» Data excerpts
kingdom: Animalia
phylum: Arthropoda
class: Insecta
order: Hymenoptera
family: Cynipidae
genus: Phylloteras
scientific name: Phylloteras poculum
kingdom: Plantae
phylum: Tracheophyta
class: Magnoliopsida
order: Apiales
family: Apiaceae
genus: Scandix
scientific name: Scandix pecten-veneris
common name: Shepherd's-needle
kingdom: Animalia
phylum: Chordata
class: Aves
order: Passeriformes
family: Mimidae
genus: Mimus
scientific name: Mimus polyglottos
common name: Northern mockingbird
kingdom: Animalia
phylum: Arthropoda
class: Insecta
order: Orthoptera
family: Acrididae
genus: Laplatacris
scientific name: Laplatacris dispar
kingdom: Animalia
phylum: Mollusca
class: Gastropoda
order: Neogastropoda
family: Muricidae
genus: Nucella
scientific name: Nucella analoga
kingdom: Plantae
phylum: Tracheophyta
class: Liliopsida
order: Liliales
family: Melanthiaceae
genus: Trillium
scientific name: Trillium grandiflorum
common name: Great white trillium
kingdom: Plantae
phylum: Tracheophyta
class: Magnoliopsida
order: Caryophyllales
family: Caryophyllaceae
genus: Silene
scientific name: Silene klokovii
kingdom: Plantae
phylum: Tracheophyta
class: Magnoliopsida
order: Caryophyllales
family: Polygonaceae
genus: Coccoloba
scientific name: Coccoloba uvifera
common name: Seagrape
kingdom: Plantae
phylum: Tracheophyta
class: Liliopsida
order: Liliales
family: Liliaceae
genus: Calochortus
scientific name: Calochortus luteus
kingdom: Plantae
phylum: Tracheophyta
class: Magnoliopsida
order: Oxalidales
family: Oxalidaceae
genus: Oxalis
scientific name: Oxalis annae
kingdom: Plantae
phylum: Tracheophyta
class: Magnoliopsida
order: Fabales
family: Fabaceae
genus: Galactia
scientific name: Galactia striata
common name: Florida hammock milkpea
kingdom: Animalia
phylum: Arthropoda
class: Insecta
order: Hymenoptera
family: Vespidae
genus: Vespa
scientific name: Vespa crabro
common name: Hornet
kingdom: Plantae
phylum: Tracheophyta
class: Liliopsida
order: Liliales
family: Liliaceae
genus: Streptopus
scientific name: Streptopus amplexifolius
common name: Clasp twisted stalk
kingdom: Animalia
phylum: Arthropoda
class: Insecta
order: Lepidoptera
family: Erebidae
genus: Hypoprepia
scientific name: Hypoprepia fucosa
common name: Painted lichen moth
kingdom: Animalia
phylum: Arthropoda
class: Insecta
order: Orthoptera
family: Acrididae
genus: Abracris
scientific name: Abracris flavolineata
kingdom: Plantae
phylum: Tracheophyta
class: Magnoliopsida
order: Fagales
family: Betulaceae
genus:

» Task goal
Express every line of the listing above as a JSON list of strings, one string for each line, with blank lines left out.

» Complete answer
[
  "kingdom: Animalia",
  "phylum: Arthropoda",
  "class: Insecta",
  "order: Hymenoptera",
  "family: Cynipidae",
  "genus: Phylloteras",
  "scientific name: Phylloteras poculum",
  "kingdom: Plantae",
  "phylum: Tracheophyta",
  "class: Magnoliopsida",
  "order: Apiales",
  "family: Apiaceae",
  "genus: Scandix",
  "scientific name: Scandix pecten-veneris",
  "common name: Shepherd's-needle",
  "kingdom: Animalia",
  "phylum: Chordata",
  "class: Aves",
  "order: Passeriformes",
  "family: Mimidae",
  "genus: Mimus",
  "scientific name: Mimus polyglottos",
  "common name: Northern mockingbird",
  "kingdom: Animalia",
  "phylum: Arthropoda",
  "class: Insecta",
  "order: Orthoptera",
  "family: Acrididae",
  "genus: Laplatacris",
  "scientific name: Laplatacris dispar",
  "kingdom: Animalia",
  "phylum: Mollusca",
  "class: Gastropoda",
  "order: Neogastropoda",
  "family: Muricidae",
  "genus: Nucella",
  "scientific name: Nucella analoga",
  "kingdom: Plantae",
  "phylum: Tracheophyta",
  "class: Liliopsida",
  "order: Liliales",
  "family: Melanthiaceae",
  "genus: Trillium",
  "scientific name: Trillium grandiflorum",
  "common name: Great white trillium",
  "kingdom: Plantae",
  "phylum: Tracheophyta",
  "class: Magnoliopsida",
  "order: Caryophyllales",
  "family: Caryophyllaceae",
  "genus: Silene",
  "scientific name: Silene klokovii",
  "kingdom: Plantae",
  "phylum: Tracheophyta",
  "class: Magnoliopsida",
  "order: Caryophyllales",
  "family: Polygonaceae",
  "genus: Coccoloba",
  "scientific name: Coccoloba uvifera",
  "common name: Seagrape",
  "kingdom: Plantae",
  "phylum: Tracheophyta",
  "class: Liliopsida",
  "order: Liliales",
  "family: Liliaceae",
  "genus: Calochortus",
  "scientific name: Calochortus luteus",
  "kingdom: Plantae",
  "phylum: Tracheophyta",
  "class: Magnoliopsida",
  "order: Oxalidales",
  "family: Oxalidaceae",
  "genus: Oxalis",
  "scientific name: Oxalis annae",
  "kingdom: Plantae",
  "phylum: Tracheophyta",
  "class: Magnoliopsida",
  "order: Fabales",
  "family: Fabaceae",
  "genus: Galactia",
  "scientific name: Galactia striata",
  "common name: Florida hammock milkpea",
  "kingdom: Animalia",
  "phylum: Arthropoda",
  "class: Insecta",
  "order: Hymenoptera",
  "family: Vespidae",
  "genus: Vespa",
  "scientific name: Vespa crabro",
  "common name: Hornet",
  "kingdom: Plantae",
  "phylum: Tracheophyta",
  "class: Liliopsida",
  "order: Liliales",
  "family: Liliaceae",
  "genus: Streptopus",
  "scientific name: Streptopus amplexifolius",
  "common name: Clasp twisted stalk",
  "kingdom: Animalia",
  "phylum: Arthropoda",
  "class: Insecta",
  "order: Lepidoptera",
  "family: Erebidae",
  "genus: Hypoprepia",
  "scientific name: Hypoprepia fucosa",
  "common name: Painted lichen moth",
  "kingdom: Animalia",
  "phylum: Arthropoda",
  "class: Insecta",
  "order: Orthoptera",
  "family: Acrididae",
  "genus: Abracris",
  "scientific name: Abracris flavolineata",
  "kingdom: Plantae",
  "phylum: Tracheophyta",
  "class: Magnoliopsida",
  "order: Fagales",
  "family: Betulaceae",
  "genus:"
]